- _Work item_: Produce a verbatim transcript of the entries below, excluding pictures.

- _Data listing_:
-- Opening Marker --

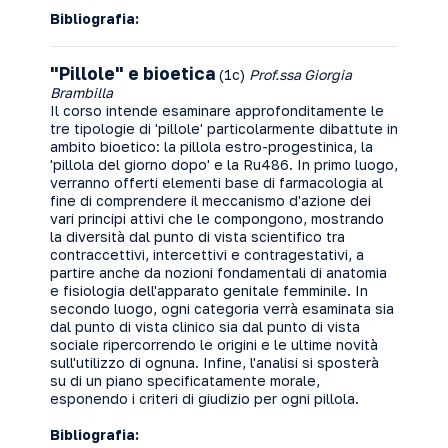
Bibliografia:
"Pillole" e bioetica
(1c)
Prof.ssa Giorgia
Brambilla
Il corso intende esaminare approfonditamente le
tre tipologie di 'pillole' particolarmente dibattute in
ambito bioetico: la pillola estro-progestinica, la
'pillola del giorno dopo' e la Ru486. In primo luogo,
verranno offerti elementi base di farmacologia al
fine di comprendere il meccanismo d'azione dei
vari principi attivi che le compongono, mostrando
la diversità dal punto di vista scientifico tra
contraccettivi, intercettivi e contragestativi, a
partire anche da nozioni fondamentali di anatomia
e fisiologia dell'apparato genitale femminile. In
secondo luogo, ogni categoria verrà esaminata sia
dal punto di vista clinico sia dal punto di vista
sociale ripercorrendo le origini e le ultime novità
sull'utilizzo di ognuna. Infine, l'analisi si sposterà
su di un piano specificatamente morale,
esponendo i criteri di giudizio per ogni pillola.
Bibliografia:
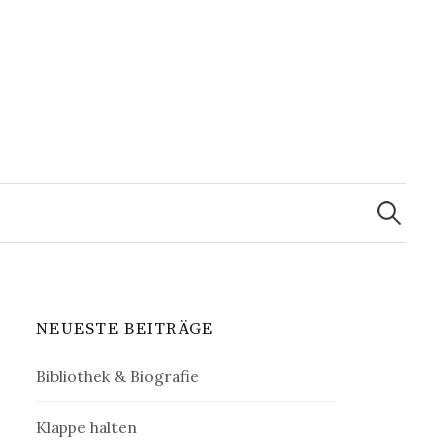
Suchen
nach:
NEUESTE BEITRÄGE
Bibliothek & Biografie
Klappe halten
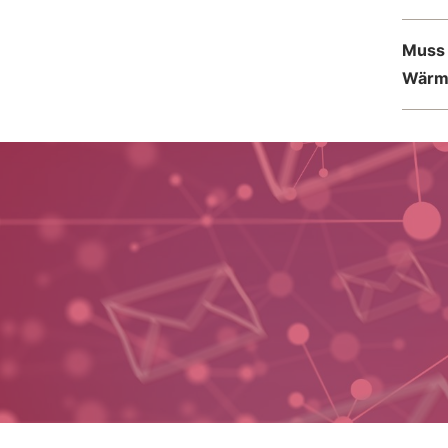
Muss me
Wärme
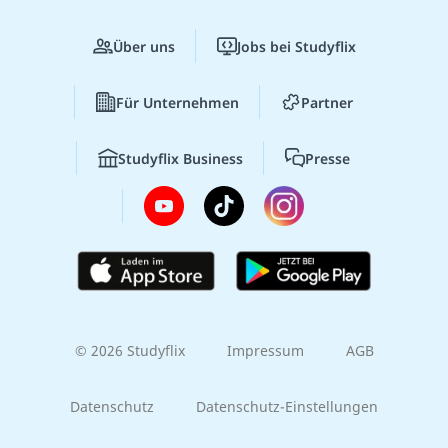
Über uns
Jobs bei Studyflix
Für Unternehmen
Partner
Studyflix Business
Presse
© 2026 Studyflix
Impressum
AGB
Datenschutz
Datenschutz-Einstellungen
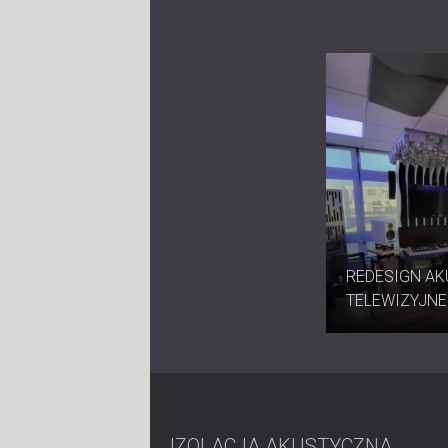
REDESIGN AK
TELEWIZYJNE
IZOLACJA AKUSTYCZNA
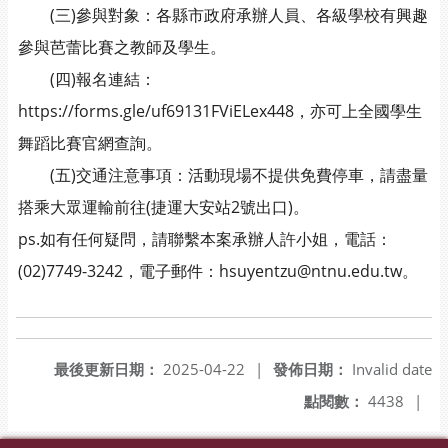
(三)參與對象：各縣市政府承辦人員、各級學校有興趣
參與芭蕾比賽之教師及學生。
(四)報名連結：
https://forms.gle/uf69131FViELex448，亦可上全國學生
舞蹈比賽官網查詢。
(五)交通注意事項：活動現場不提供免費停車，請盡量
搭乘大眾運輸前往(捷運大安站2號出口)。
ps.如有任何疑問，請聯繫本案承辦人許小姐，電話：
(02)7749-3242，電子郵件：hsuyentzu@ntnu.edu.tw。
最後更新日期：
2025-04-22
|
發佈日期：
Invalid date
點閱數：
4438
|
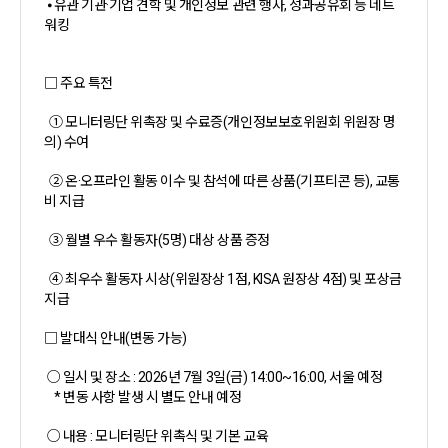
⦁ 유관 기관·기업 견학 및 개인정보 관련 행사, 성과공유회 등 네트
워킹
□ 주요 특전
① 모니터링단 위촉장 및 수료증(개인정보보호위원회 위원장 명
의) 수여
② 온·오프라인 활동 이수 및 참석에 따른 상품(기프티콘 등), 교통
비 지급
③ 월별 우수 활동자(5명) 대상 상품 증정
④ 최우수 활동자 시상(위원장상 1점, KISA 원장상 4점) 및 포상금
지급
□ 발대식 안내(변동 가능)
○ 일시 및 장소 : 2026년 7월 3일(금) 14:00~16:00, 서울 예정
* 변동 사항 발생 시 별도 안내 예정
○ 내용 : 모니터링단 위촉식 및 기본 교육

-- Closing Marker --

- _Output of the exercise_:
Bibliografia:
"Pillole" e bioetica
(1c)
Prof.ssa Giorgia
Brambilla
Il corso intende esaminare approfonditamente le
tre tipologie di 'pillole' particolarmente dibattute in
ambito bioetico: la pillola estro-progestinica, la
'pillola del giorno dopo' e la Ru486. In primo luogo,
verranno offerti elementi base di farmacologia al
fine di comprendere il meccanismo d'azione dei
vari principi attivi che le compongono, mostrando
la diversità dal punto di vista scientifico tra
contraccettivi, intercettivi e contragestativi, a
partire anche da nozioni fondamentali di anatomia
e fisiologia dell'apparato genitale femminile. In
secondo luogo, ogni categoria verrà esaminata sia
dal punto di vista clinico sia dal punto di vista
sociale ripercorrendo le origini e le ultime novità
sull'utilizzo di ognuna. Infine, l'analisi si sposterà
su di un piano specificatamente morale,
esponendo i criteri di giudizio per ogni pillola.
Bibliografia:
Suchen
nach:
NEUESTE BEITRÄGE
Bibliothek & Biografie
Klappe halten
Muss me
Wärme
Über uns
Jobs bei Studyflix
Für Unternehmen
Partner
Studyflix Business
Presse
© 2026 Studyflix
Impressum
AGB
Datenschutz
Datenschutz-Einstellungen
REDESIGN AK
TELEWIZYJNE
IZOLACJA AKUSTYCZNA
(三)參與對象：各縣市政府承辦人員、各級學校有興趣
參與芭蕾比賽之教師及學生。
(四)報名連結：
https://forms.gle/uf69131FViELex448，亦可上全國學生
舞蹈比賽官網查詢。
(五)交通注意事項：活動現場不提供免費停車，請盡量
搭乘大眾運輸前往(捷運大安站2號出口)。
ps.如有任何疑問，請聯繫本案承辦人許小姐，電話：
(02)7749-3242，電子郵件：hsuyentzu@ntnu.edu.tw。
最後更新日期：
2025-04-22
|
發佈日期：
Invalid date
點閱數：
4438
|
⦁ 유관 기관·기업 견학 및 개인정보 관련 행사, 성과공유회 등 네트
워킹
□ 주요 특전
① 모니터링단 위촉장 및 수료증(개인정보보호위원회 위원장 명
의) 수여
② 온·오프라인 활동 이수 및 참석에 따른 상품(기프티콘 등), 교통
비 지급
③ 월별 우수 활동자(5명) 대상 상품 증정
④ 최우수 활동자 시상(위원장상 1점, KISA 원장상 4점) 및 포상금
지급
□ 발대식 안내(변동 가능)
○ 일시 및 장소 : 2026년 7월 3일(금) 14:00~16:00, 서울 예정
* 변동 사항 발생 시 별도 안내 예정
○ 내용 : 모니터링단 위촉식 및 기본 교육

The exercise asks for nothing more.